Moreover, Marcos Jr.’s position that the ICC has unduly interfered with the Philippines’ judicial processes misrepresents these basic facts. In this case, the Philippines is being asked to comply with the terms of a treaty it previously ratified after evidence showed the country did not undertake its own sufficient investigation. The ICC’s choice to pursue an institutionally standard course of inquiry is not a breach of State sovereignty, but a show of commitment to the judicial processes and traditions of protection for human rights that undergird international law. 

Besides demonstrating broad ignorance of their obligation to the ICC, other recent actions have made clear that Filipino government leaders aim to dissociate from these standards of legal compliance and humanitarian concern. The Philippine Star reports that during March 29th’s virtual Summit for Democracy in Washington D.C., the Philippines was one of three countries (along with India and Israel) to notably abstain from acknowledging a clause in the Summit’s joint declaration to hold human rights abusers accountable, and to recognize the importance of the ICC in facilitating this goal. In support, the Philippine’s State Department of Foreign Affairs released a statement maintaining that “human rights platforms should not be politicized,” sparking further controversy among humanitarian rights and foreign policy commentators.

“The international community should not be fooled by the Philippine’s government’s duplicity and rhetoric,” Elaine Pearson, Director of Asia Human Rights Watch, told the Star. “The Marcos administration’s avowed commitments to protect human rights and fight impunity will be shown by whether it cooperates with the ICC’s investigation.”

Despite their government’s stalling, civilians and families on the frontlines of the Philippine’s drug crisis have rallied in support of expanding the ICC’s role in state judicial processes. Llore Pasco, a community organizer of the Rise Up for Life and Rights movement, has formed a coalition with other affected community members to  seek accountability for drug-related killings under Duterte’s regime that claimed the lives of their families. “What is Duterte afraid of? He is getting his day in court, a chance to defend himself. That’s more than our loved ones got, they were just executed,” Pasco told Al Jazeera.

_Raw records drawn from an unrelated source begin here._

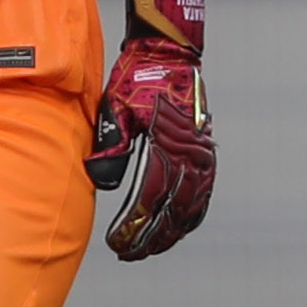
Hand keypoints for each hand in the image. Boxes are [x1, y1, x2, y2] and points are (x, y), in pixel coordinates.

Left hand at [90, 0, 213, 259]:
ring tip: (153, 248)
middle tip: (131, 255)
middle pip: (175, 209)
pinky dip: (193, 212)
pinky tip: (181, 227)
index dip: (135, 226)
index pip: (152, 198)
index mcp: (168, 143)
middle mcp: (192, 151)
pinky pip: (205, 190)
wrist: (167, 50)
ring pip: (193, 204)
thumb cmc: (135, 78)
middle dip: (153, 237)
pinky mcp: (205, 149)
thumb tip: (102, 183)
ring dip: (173, 230)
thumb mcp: (116, 108)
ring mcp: (203, 151)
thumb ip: (111, 146)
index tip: (117, 243)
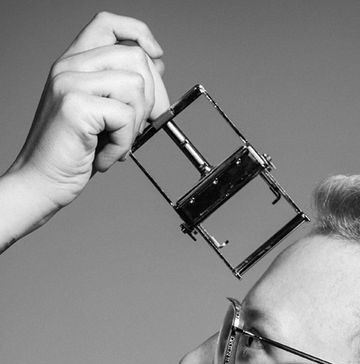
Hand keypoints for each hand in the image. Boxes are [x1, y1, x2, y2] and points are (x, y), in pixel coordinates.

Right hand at [1, 12, 169, 247]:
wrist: (41, 181)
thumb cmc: (72, 154)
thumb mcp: (101, 114)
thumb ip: (121, 88)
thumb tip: (157, 65)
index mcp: (75, 63)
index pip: (109, 24)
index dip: (140, 35)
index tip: (158, 58)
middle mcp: (70, 66)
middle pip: (136, 57)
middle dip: (152, 97)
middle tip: (138, 128)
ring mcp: (70, 83)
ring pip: (136, 87)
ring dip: (135, 125)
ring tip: (114, 143)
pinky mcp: (75, 106)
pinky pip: (126, 116)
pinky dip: (124, 143)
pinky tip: (105, 155)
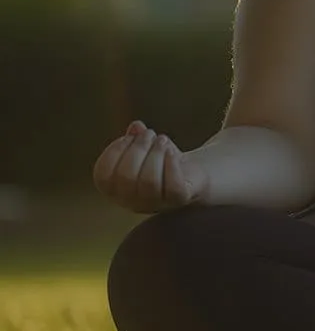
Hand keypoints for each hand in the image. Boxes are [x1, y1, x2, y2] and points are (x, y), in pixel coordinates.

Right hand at [92, 120, 208, 213]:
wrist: (195, 175)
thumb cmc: (162, 160)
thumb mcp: (145, 147)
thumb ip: (135, 138)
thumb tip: (136, 127)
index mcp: (116, 192)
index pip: (103, 176)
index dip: (114, 152)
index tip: (129, 136)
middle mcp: (133, 202)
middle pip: (126, 177)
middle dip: (138, 148)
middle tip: (150, 134)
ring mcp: (156, 203)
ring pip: (149, 181)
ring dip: (155, 154)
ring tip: (162, 140)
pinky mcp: (179, 199)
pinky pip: (173, 185)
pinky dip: (171, 164)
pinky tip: (172, 152)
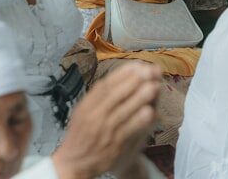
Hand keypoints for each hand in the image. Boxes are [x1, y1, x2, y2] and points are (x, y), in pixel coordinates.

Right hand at [52, 62, 160, 178]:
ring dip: (139, 98)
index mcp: (86, 105)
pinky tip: (150, 112)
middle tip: (149, 70)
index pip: (105, 85)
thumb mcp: (83, 111)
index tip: (137, 65)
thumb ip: (97, 96)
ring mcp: (103, 131)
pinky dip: (138, 121)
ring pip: (123, 111)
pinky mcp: (113, 146)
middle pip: (114, 95)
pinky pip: (127, 131)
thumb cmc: (82, 134)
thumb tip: (118, 77)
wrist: (74, 163)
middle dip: (133, 81)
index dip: (122, 74)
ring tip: (154, 86)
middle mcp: (93, 116)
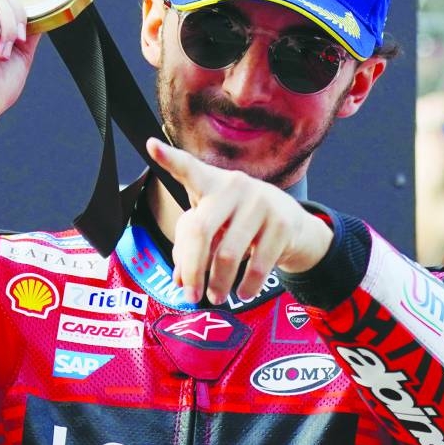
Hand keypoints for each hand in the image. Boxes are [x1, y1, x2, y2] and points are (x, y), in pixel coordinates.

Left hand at [146, 138, 332, 304]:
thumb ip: (190, 250)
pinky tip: (243, 293)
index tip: (150, 146)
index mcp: (212, 182)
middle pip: (200, 231)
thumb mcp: (214, 228)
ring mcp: (260, 202)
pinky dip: (247, 286)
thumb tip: (179, 281)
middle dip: (192, 269)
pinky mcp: (282, 223)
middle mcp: (235, 186)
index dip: (169, 159)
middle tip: (190, 297)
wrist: (293, 221)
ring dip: (219, 284)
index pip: (188, 168)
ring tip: (216, 297)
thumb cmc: (239, 222)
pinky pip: (257, 265)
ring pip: (227, 255)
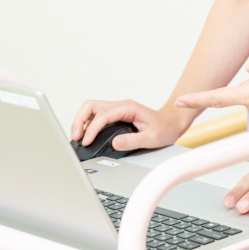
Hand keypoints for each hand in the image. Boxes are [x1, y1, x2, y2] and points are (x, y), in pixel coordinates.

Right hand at [71, 100, 191, 150]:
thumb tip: (114, 143)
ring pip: (92, 109)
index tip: (87, 141)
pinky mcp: (117, 115)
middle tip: (76, 137)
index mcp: (128, 108)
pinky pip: (97, 115)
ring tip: (78, 138)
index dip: (92, 128)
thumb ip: (133, 141)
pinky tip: (88, 135)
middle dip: (79, 120)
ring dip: (82, 121)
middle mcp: (121, 105)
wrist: (172, 123)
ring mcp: (118, 109)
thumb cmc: (165, 128)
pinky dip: (89, 124)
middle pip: (91, 106)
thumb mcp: (152, 138)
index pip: (103, 115)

She attested to the fact that the Philippine National Police (PNP) have not reached out to provide her updates on the status of the state’s internal investigation, remarking that the criminal legal system is “notoriously slow for people like me.” 

Another family member of a drug war victim, Nanette Castillo, expressed frustration at the PNP’s lack of urgency and competence. Castillo alleges that when she traveled to the PNP’s Manila Headquarters to demand more information on the case of her deceased son Aldrin, which had been marked as a “death under investigation” for months, she was met with apathy and carelessness from police officers. 

Kristina Conti, a lawyer of the ICC representing the victims’ families, sees these stories as endemic of a larger crisis than that which the State judiciary is equipped, nor has the will, to resolve. “It’s also about how other branches of government have ensured no rights violations or abuses, how they have ascribed accountability, how they have dealt with bad policies,” she argues. 

The Philippines’ Commission of Human Rights and the United Nations estimate that between 27,000 and 30,000 people have died in drug-related police operations, though very few surviving family members have successfully appealed to the legal system for justice. Only a handful of police officers were convicted for their involvement in drug-related deaths between 2022 and 2023, and thousands more cases still remain unopened.

For many of these families, supporting the involvement of the ICC and supportive, grassroots humanitarian organizations is the only viable way to secure any justice amid a national landscape of abject government cruelty and negligence. 

“Many of us are hoping, but not too much,” says Castillo. “We know it will take a while and we don’t want to get disappointed if nothing comes of it. I just want our officials to see our pain.”